A IMORTALIDADE DE UM ÍNDIO

Um índio chamado Ailton, entrou pelo salão da Academia. Seus textos falados poderiam ser classificados como discursos, se tivesse se candidatado a vaga no Congresso Nacional. E foi. Dono de pensamento límpido, acostumado com as máscaras em lugar de roupas, pois assim é a beleza da moda de sua gente, fez que nem os caras pintadas, usou a colorização natural do jenipapo para cobrir seu rosto de preto, em sinal de protesto. Repleto de simbologias, dono de senioridade, não abriu mão da bandana na cabeça e quem sabe tenha repetido a tintura, dessa vez nos cabelos já grisalhos.

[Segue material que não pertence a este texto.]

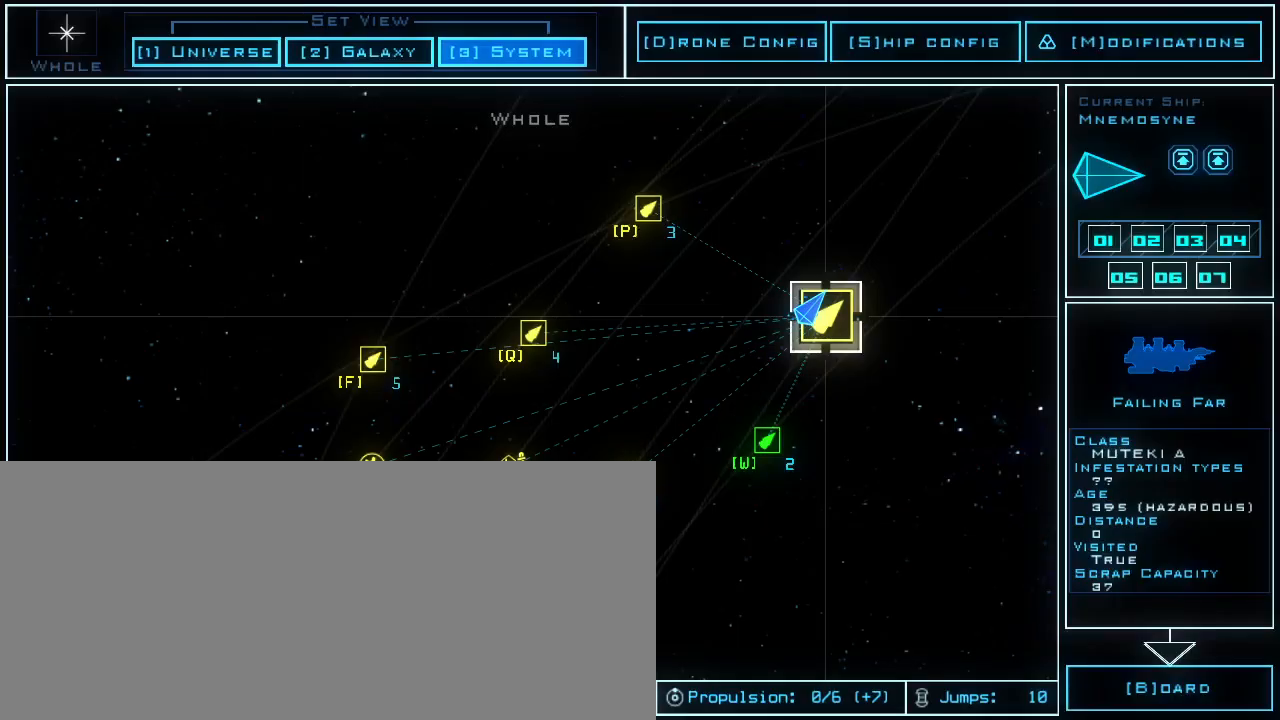
{"keys": [], "events": [[120, "w", "down"], [200, "w", "up"]]}
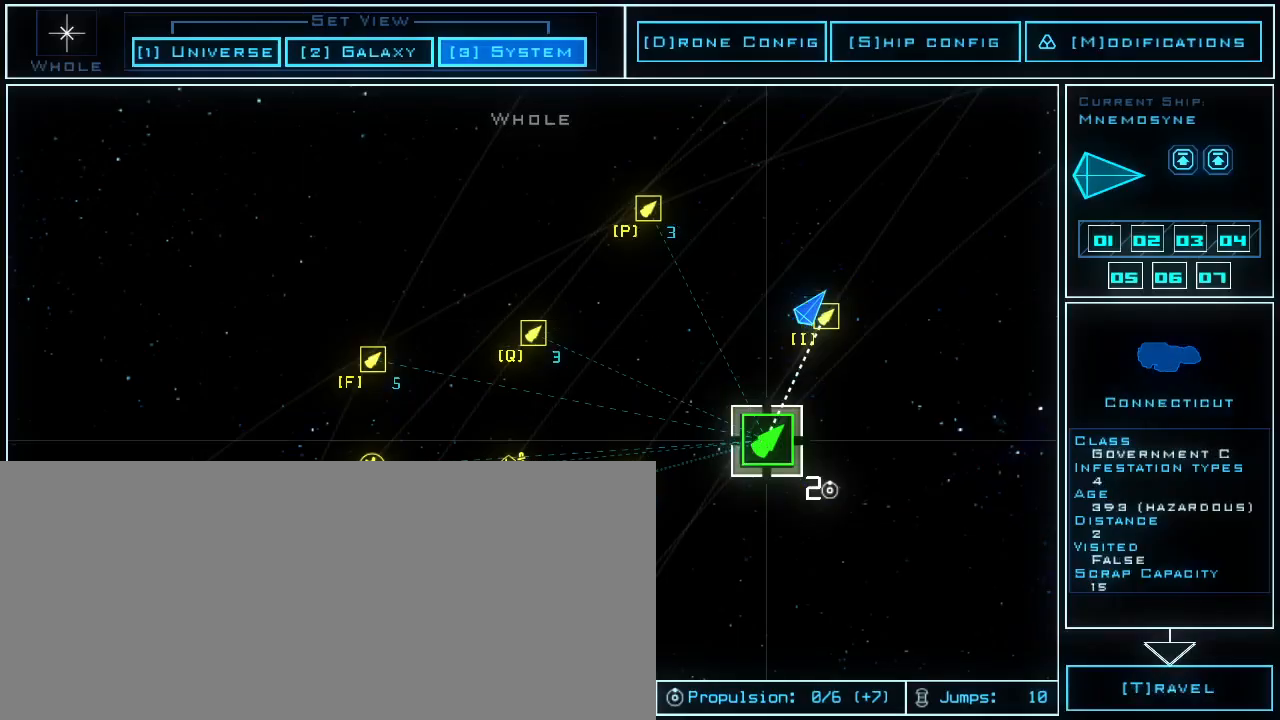
{"keys": [], "events": []}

Olhando para ele, recebo imagens de filmes dos mais variados. O último dos moicanos, por exemplo, tratando da extinção de um povo, ao qual ele se refere falando de 300 dialetos e sua representatividade em pleno momento de extermínio Yanomami. É provável que tenha lido a obra de Lima Barreto, onde Policarpo propõe tornar o tupi-guarani a língua oficial do Brasil, sendo vencido pelas formigas saúvas – essas que aparecerão de novo no livro Macunaíma, com a frase “muita saúva e pouca saúde, os males do Brasil são”. Me parece que as formigas foram substituídas no campo de batalha pelos mosquitos.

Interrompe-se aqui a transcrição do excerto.